For the brand consultant, the methodology lies squarely in understanding the brand's core identity, for it is essential to create an environment that fully encompasses and reflects the brand. The experience can then be shifted from the product or service to the retail environment in a way that reflects back on and amplifies both.

The brand consultant needs to be something of a conjurer and illusionist to invoke emotive visual cues, as well as three-dimensional elements, to visually create an audience's perception of brand personality and achieve a unique brand retail experience. This process has two critical elements: defining the dimensions of the physical environment, its possibilities and inherent weaknesses and using appropriate visual communications and right choice of materials for furnishing. Miele is one retailer which has overcome limitations of small showroom size and has transformed this disadvantage into an asset. In its Bangkok showroom for example, Miele creates a visually- striking space. The emphasis is on a high-end experience that is bold, ambient and completely different from the way in which white goods are traditionally marketed and sold. It wonderfully showcases their products as the Rolls Royce of white goods.

What are the advantages to contextualising the brand identity within its retail space? Firstly, the retailer will connect to the customer better because a distinctive environmental identity is an important strategic platform for communicating the values of a product's brand with great precision. Furthermore, the customer can see, touch and smell the brand.
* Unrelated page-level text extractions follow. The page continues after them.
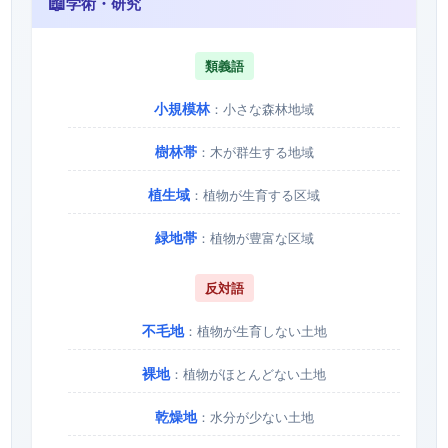
📖
学術・研究
類義語
小規模林
：小さな森林地域
樹林帯
：木が群生する地域
植生域
：植物が生育する区域
緑地帯
：植物が豊富な区域
反対語
不毛地
：植物が生育しない土地
裸地
：植物がほとんどない土地
乾燥地
：水分が少ない土地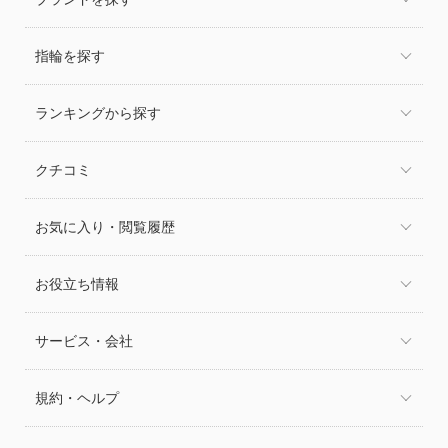
指輪を探す
ランキングから探す
クチコミ
お気に入り・閲覧履歴
お役立ち情報
サービス・会社
規約・ヘルプ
Secondly, a focus on retail environment creates brand preference. Physical space offers the possibility of literally and figuratively communicating with customers at the moment of purchase (one-to-one marketing). Creating trust and good experiential visual associations concerning the customer's environment will ultimately lead to customer loyalty. Thirdly, creating an EI with a powerful thematic element creates an experience that trendsetters will adopt and which will stand the test of time. And endurance of the brand over time is and always has been the acid test of brand potency.